Leukemia is a cancer of the white blood cells. Acute promyelocytic leukemia (APL) comes from a type of white blood cells called promyelocytes.

Normal promyelocytes will grow up into white blood cells that fight off infection. In APL, the promyelocytes forget that they are supposed to grow up, and instead multiply at a very fast rate.

What are the signs and symptoms of acute promyelocytic leukemia?

Patients with APL may have fatigue, weight loss, bone pain, headache, or fever. Patients may also bruise and bleed easily.

If leukemia cells find their way into the protective fluid that surrounds the brain, patients may have blurry vision, headaches, seizures, nausea, or a facial droop.

Physical examination may also reveal tiny red dots called petechiae, abdominal tenderness, or enlargement of the liver or spleen.

How is acute promyelocytic leukemia diagnosed?

The complete blood cell count is a routine blood test that can be used to diagnose acute promyelocytic leukemia.

The count is performed by a machine that measures the amount of red blood cells, white blood cells, and platelets in the bloodstream. The machine can also analyze the types of white blood cells.

If the machine finds white blood cells that look abnormal, a technologist or doctor will review the blood under the microscope to determine if the cells look like APL cells.

Patients with APL may also have low hemoglobin (anemia) or low platelet counts on their complete blood cell count.

The diagnosis of APL is then confirmed by taking a sample from the patient’s bone marrow. The bone marrow is the center cavity inside the bones and is the factory that produces all blood cells, including leukemia cells. A pathologist will perform several tests on the bone marrow sample to make the diagnosis of APL.

What treatment options are available to patients with acute promyelocytic leukemia?

Patients with APL can be treated with standard chemotherapy, as well as medications that are not considered to be traditional chemotherapy.

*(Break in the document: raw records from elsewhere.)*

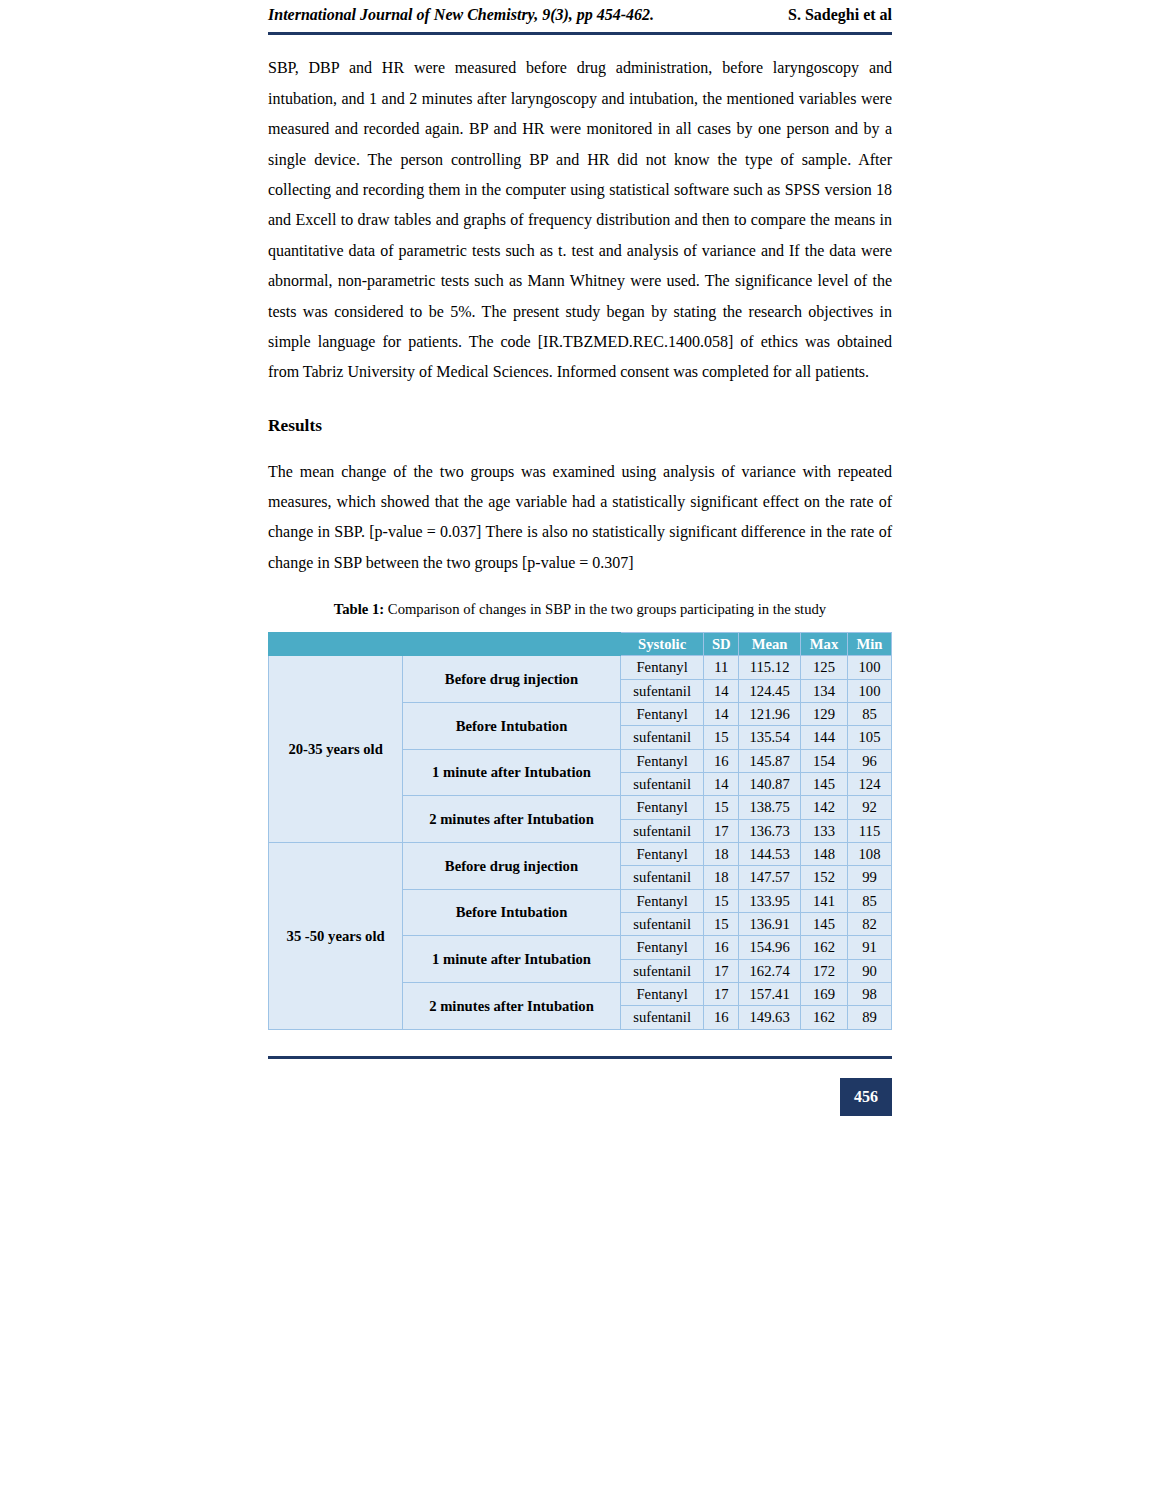International Journal of New Chemistry, 9(3), pp 454-462. S. Sadeghi et al
SBP, DBP and HR were measured before drug administration, before laryngoscopy and intubation, and 1 and 2 minutes after laryngoscopy and intubation, the mentioned variables were measured and recorded again. BP and HR were monitored in all cases by one person and by a single device. The person controlling BP and HR did not know the type of sample. After collecting and recording them in the computer using statistical software such as SPSS version 18 and Excell to draw tables and graphs of frequency distribution and then to compare the means in quantitative data of parametric tests such as t. test and analysis of variance and If the data were abnormal, non-parametric tests such as Mann Whitney were used. The significance level of the tests was considered to be 5%. The present study began by stating the research objectives in simple language for patients. The code [IR.TBZMED.REC.1400.058] of ethics was obtained from Tabriz University of Medical Sciences. Informed consent was completed for all patients.
Results
The mean change of the two groups was examined using analysis of variance with repeated measures, which showed that the age variable had a statistically significant effect on the rate of change in SBP. [p-value = 0.037] There is also no statistically significant difference in the rate of change in SBP between the two groups [p-value = 0.307]
Table 1: Comparison of changes in SBP in the two groups participating in the study
| | Systolic | SD | Mean | Max | Min |
| --- | --- | --- | --- | --- | --- |
| 20-35 years old | Before drug injection | Fentanyl | 11 | 115.12 | 125 | 100 |
| sufentanil | 14 | 124.45 | 134 | 100 |
| Before Intubation | Fentanyl | 14 | 121.96 | 129 | 85 |
| sufentanil | 15 | 135.54 | 144 | 105 |
| 1 minute after Intubation | Fentanyl | 16 | 145.87 | 154 | 96 |
| sufentanil | 14 | 140.87 | 145 | 124 |
| 2 minutes after Intubation | Fentanyl | 15 | 138.75 | 142 | 92 |
| sufentanil | 17 | 136.73 | 133 | 115 |
| 35 -50 years old | Before drug injection | Fentanyl | 18 | 144.53 | 148 | 108 |
| sufentanil | 18 | 147.57 | 152 | 99 |
| Before Intubation | Fentanyl | 15 | 133.95 | 141 | 85 |
| sufentanil | 15 | 136.91 | 145 | 82 |
| 1 minute after Intubation | Fentanyl | 16 | 154.96 | 162 | 91 |
| sufentanil | 17 | 162.74 | 172 | 90 |
| 2 minutes after Intubation | Fentanyl | 17 | 157.41 | 169 | 98 |
| sufentanil | 16 | 149.63 | 162 | 89 |
456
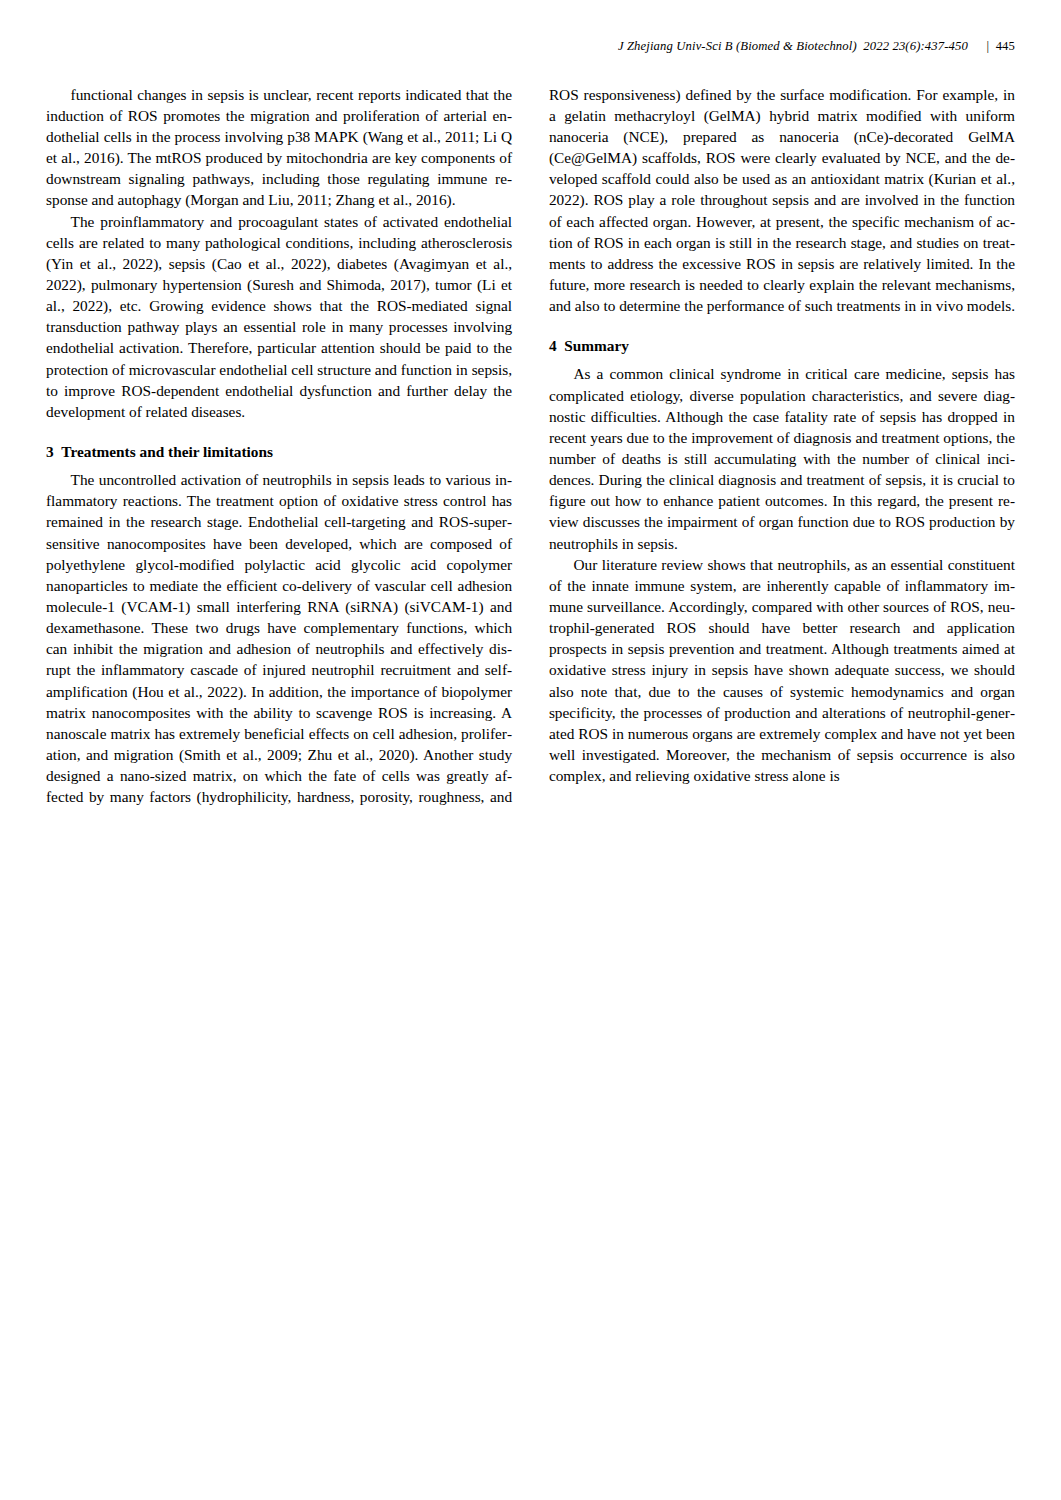J Zhejiang Univ-Sci B (Biomed & Biotechnol) 2022 23(6):437-450 | 445
functional changes in sepsis is unclear, recent reports indicated that the induction of ROS promotes the migration and proliferation of arterial endothelial cells in the process involving p38 MAPK (Wang et al., 2011; Li Q et al., 2016). The mtROS produced by mitochondria are key components of downstream signaling pathways, including those regulating immune response and autophagy (Morgan and Liu, 2011; Zhang et al., 2016).
The proinflammatory and procoagulant states of activated endothelial cells are related to many pathological conditions, including atherosclerosis (Yin et al., 2022), sepsis (Cao et al., 2022), diabetes (Avagimyan et al., 2022), pulmonary hypertension (Suresh and Shimoda, 2017), tumor (Li et al., 2022), etc. Growing evidence shows that the ROS-mediated signal transduction pathway plays an essential role in many processes involving endothelial activation. Therefore, particular attention should be paid to the protection of microvascular endothelial cell structure and function in sepsis, to improve ROS-dependent endothelial dysfunction and further delay the development of related diseases.
3 Treatments and their limitations
The uncontrolled activation of neutrophils in sepsis leads to various inflammatory reactions. The treatment option of oxidative stress control has remained in the research stage. Endothelial cell-targeting and ROS-supersensitive nanocomposites have been developed, which are composed of polyethylene glycol-modified polylactic acid glycolic acid copolymer nanoparticles to mediate the efficient co-delivery of vascular cell adhesion molecule-1 (VCAM-1) small interfering RNA (siRNA) (siVCAM-1) and dexamethasone. These two drugs have complementary functions, which can inhibit the migration and adhesion of neutrophils and effectively disrupt the inflammatory cascade of injured neutrophil recruitment and self-amplification (Hou et al., 2022). In addition, the importance of biopolymer matrix nanocomposites with the ability to scavenge ROS is increasing. A nanoscale matrix has extremely beneficial effects on cell adhesion, proliferation, and migration (Smith et al., 2009; Zhu et al., 2020). Another study designed a nano-sized matrix, on which the fate of cells was greatly affected by many factors (hydrophilicity, hardness, porosity, roughness, and ROS responsiveness) defined by the surface modification. For example, in a gelatin methacryloyl (GelMA) hybrid matrix modified with uniform nanoceria (NCE), prepared as nanoceria (nCe)-decorated GelMA (Ce@GelMA) scaffolds, ROS were clearly evaluated by NCE, and the developed scaffold could also be used as an antioxidant matrix (Kurian et al., 2022). ROS play a role throughout sepsis and are involved in the function of each affected organ. However, at present, the specific mechanism of action of ROS in each organ is still in the research stage, and studies on treatments to address the excessive ROS in sepsis are relatively limited. In the future, more research is needed to clearly explain the relevant mechanisms, and also to determine the performance of such treatments in in vivo models.
4 Summary
As a common clinical syndrome in critical care medicine, sepsis has complicated etiology, diverse population characteristics, and severe diagnostic difficulties. Although the case fatality rate of sepsis has dropped in recent years due to the improvement of diagnosis and treatment options, the number of deaths is still accumulating with the number of clinical incidences. During the clinical diagnosis and treatment of sepsis, it is crucial to figure out how to enhance patient outcomes. In this regard, the present review discusses the impairment of organ function due to ROS production by neutrophils in sepsis.
Our literature review shows that neutrophils, as an essential constituent of the innate immune system, are inherently capable of inflammatory immune surveillance. Accordingly, compared with other sources of ROS, neutrophil-generated ROS should have better research and application prospects in sepsis prevention and treatment. Although treatments aimed at oxidative stress injury in sepsis have shown adequate success, we should also note that, due to the causes of systemic hemodynamics and organ specificity, the processes of production and alterations of neutrophil-generated ROS in numerous organs are extremely complex and have not yet been well investigated. Moreover, the mechanism of sepsis occurrence is also complex, and relieving oxidative stress alone is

These non-chemotherapeutic medications are called all-trans retinoic acid and arsenic trioxide. All-trans retinoid acid and arsenic trioxide can both kill the leukemia cells and cause the leukemia cells to grow up into normal white blood cells.

Until recently, children with APL were treated with a combination of arsenic trioxide, all-trans retinoic acid, and chemotherapy.

How is research helping kids with acute promyelocytic leukemia?

A clinical trial in adults with APL changed the treatment plans for all patients with acute promyelocytic leukemia, including children.

This clinical trial compared all-trans retinoic acid plus arsenic trioxide to all-trans retinoic acid with chemotherapy.

Compared to patients who received chemotherapy, patients who received all-trans retinoic acid and arsenic trioxide had higher cure rates and longer rates of survival.

Because of the results from this clinical trial, the Children’s Oncology Group, or COG, is conducting their own clinical trial for children with acute promyelocytic leukemia.

Through this clinical trial, the COG is hoping to demonstrate that the chemotherapy-free regimen of all-trans retinoic acid and arsenic trioxide will also result in higher cure rates in children with acute promyelocytic leukemia.

Because these children will not be receiving chemotherapy, the hope is that children treated in this clinical trial will not develop long-lasting side effects related to their treatment.